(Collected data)

****************

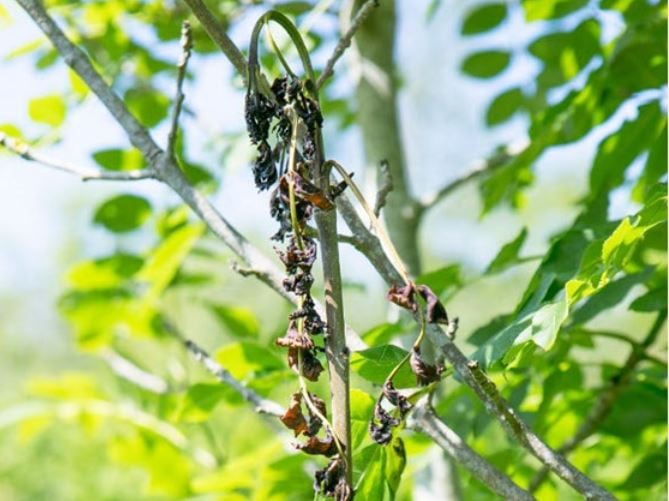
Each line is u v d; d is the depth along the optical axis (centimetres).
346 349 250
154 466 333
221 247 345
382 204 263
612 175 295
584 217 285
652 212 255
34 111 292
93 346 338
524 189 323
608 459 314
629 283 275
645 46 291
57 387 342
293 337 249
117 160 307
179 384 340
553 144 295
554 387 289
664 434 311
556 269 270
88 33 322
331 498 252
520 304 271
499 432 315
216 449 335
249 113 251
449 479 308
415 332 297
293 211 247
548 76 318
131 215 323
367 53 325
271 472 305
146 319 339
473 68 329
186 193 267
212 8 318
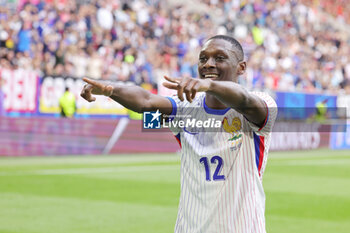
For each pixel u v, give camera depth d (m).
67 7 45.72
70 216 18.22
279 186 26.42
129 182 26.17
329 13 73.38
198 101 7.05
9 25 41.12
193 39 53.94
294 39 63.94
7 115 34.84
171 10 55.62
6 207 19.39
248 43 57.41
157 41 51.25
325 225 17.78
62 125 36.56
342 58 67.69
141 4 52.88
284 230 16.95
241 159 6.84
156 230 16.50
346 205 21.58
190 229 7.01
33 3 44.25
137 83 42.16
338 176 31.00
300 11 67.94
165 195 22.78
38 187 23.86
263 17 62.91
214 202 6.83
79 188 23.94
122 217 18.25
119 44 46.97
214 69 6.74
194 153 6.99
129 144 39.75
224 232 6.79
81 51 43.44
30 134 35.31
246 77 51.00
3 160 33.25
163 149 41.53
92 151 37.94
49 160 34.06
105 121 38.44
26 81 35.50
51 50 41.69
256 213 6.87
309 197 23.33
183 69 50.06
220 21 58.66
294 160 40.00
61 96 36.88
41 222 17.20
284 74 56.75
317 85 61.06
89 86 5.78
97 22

****************

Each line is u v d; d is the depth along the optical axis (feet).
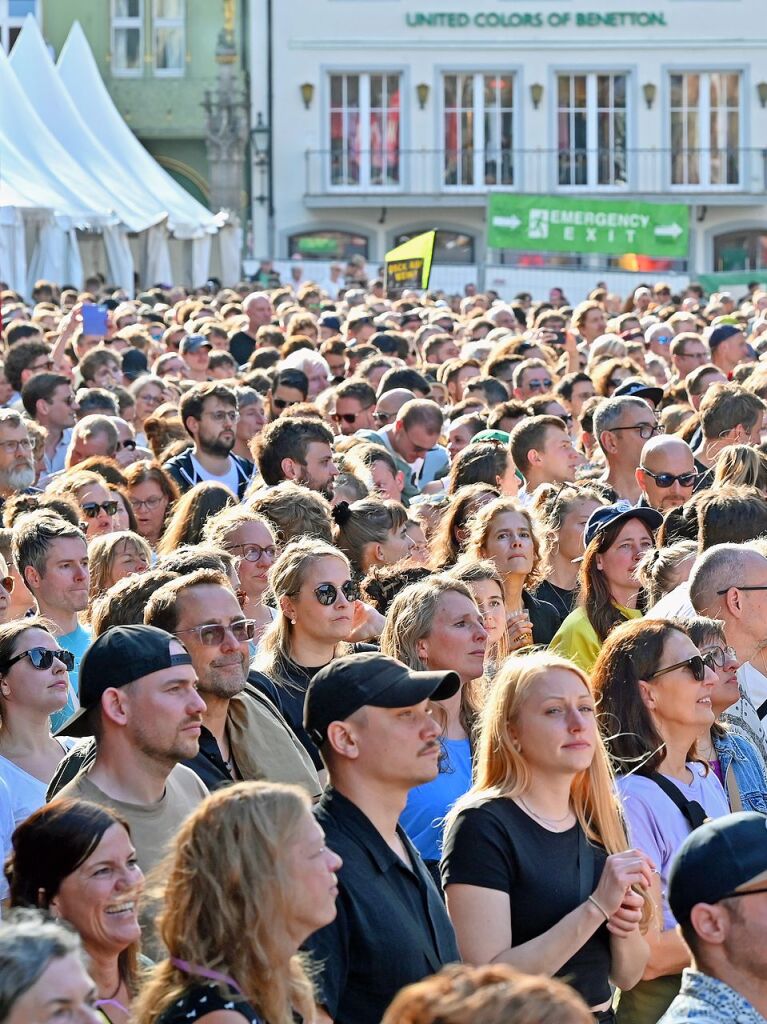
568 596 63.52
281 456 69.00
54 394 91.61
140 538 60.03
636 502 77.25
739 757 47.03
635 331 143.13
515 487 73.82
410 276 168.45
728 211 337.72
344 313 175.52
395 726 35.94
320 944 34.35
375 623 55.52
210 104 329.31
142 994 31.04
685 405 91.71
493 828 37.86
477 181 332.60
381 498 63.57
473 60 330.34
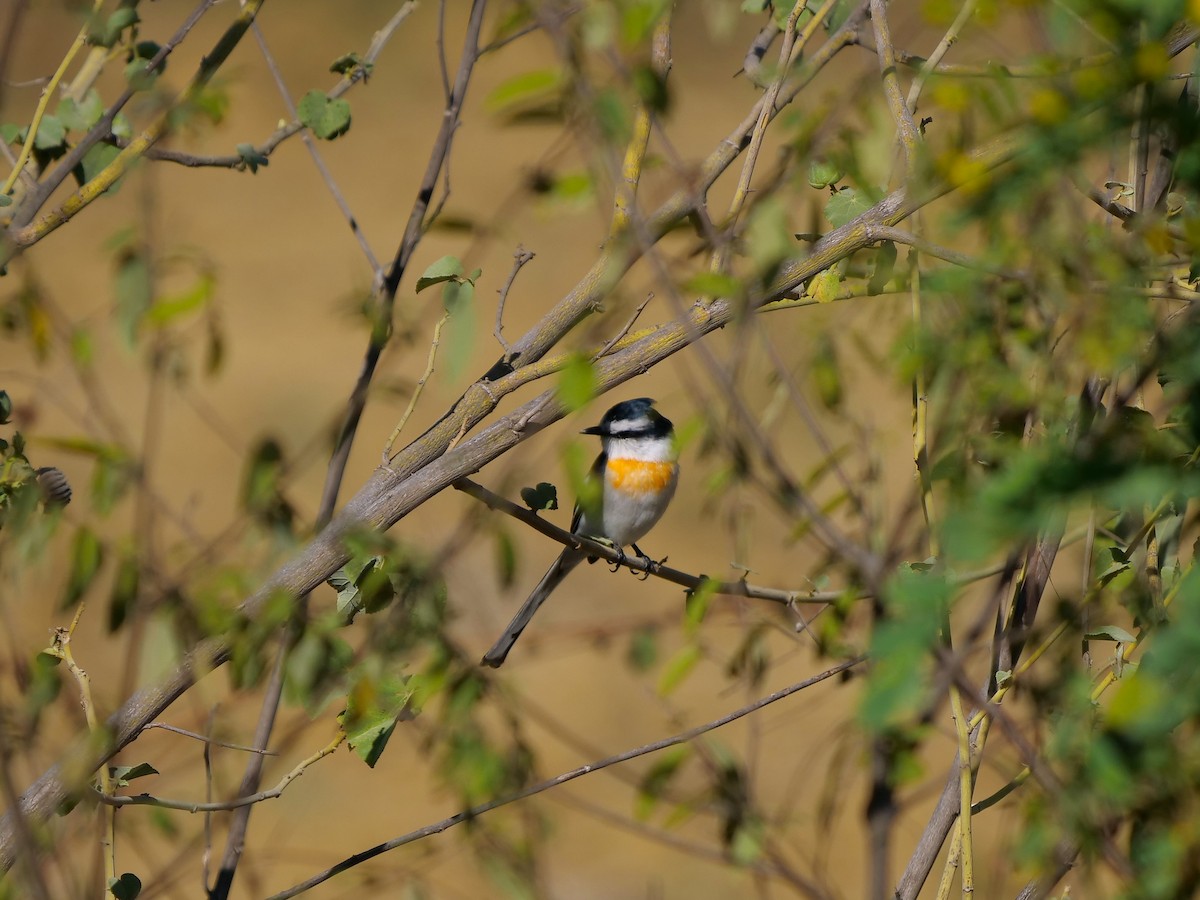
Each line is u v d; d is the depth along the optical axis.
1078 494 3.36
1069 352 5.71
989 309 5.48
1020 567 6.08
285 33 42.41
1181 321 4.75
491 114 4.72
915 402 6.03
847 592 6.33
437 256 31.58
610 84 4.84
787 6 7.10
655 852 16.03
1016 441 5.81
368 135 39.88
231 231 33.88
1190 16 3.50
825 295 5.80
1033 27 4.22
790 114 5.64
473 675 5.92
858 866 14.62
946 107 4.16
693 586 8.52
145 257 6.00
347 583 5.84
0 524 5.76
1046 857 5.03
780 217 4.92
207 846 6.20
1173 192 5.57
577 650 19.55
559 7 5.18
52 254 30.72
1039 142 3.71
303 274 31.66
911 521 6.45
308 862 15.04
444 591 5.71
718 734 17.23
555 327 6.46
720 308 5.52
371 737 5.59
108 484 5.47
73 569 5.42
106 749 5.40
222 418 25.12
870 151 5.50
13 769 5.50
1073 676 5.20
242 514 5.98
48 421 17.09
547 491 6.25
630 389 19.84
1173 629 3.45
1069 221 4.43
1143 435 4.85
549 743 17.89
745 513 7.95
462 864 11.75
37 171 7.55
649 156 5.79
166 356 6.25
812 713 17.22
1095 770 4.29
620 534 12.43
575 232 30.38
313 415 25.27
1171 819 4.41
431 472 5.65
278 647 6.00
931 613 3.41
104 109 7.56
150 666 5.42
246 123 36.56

****************

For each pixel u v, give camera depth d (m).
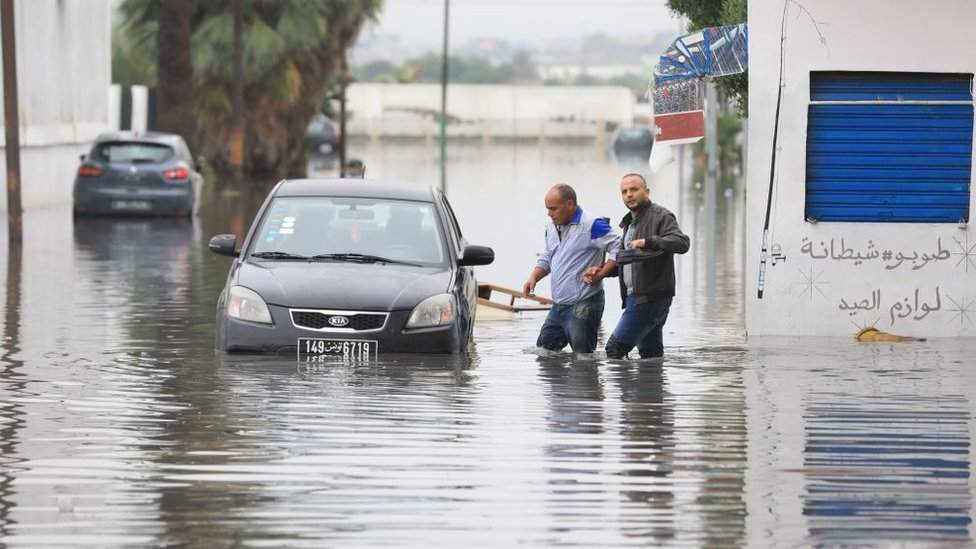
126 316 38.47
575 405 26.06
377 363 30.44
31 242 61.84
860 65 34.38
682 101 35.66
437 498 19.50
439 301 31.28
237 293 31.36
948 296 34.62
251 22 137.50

****************

Which lines above hold the string "along"? Copy each of them.

ANSWER:
Each line is u v d; d is the depth along the optical axis (centimetres).
Each line is u v d; d is the depth along the optical axis (feet).
Each line is u v d; d is the depth along the optical axis.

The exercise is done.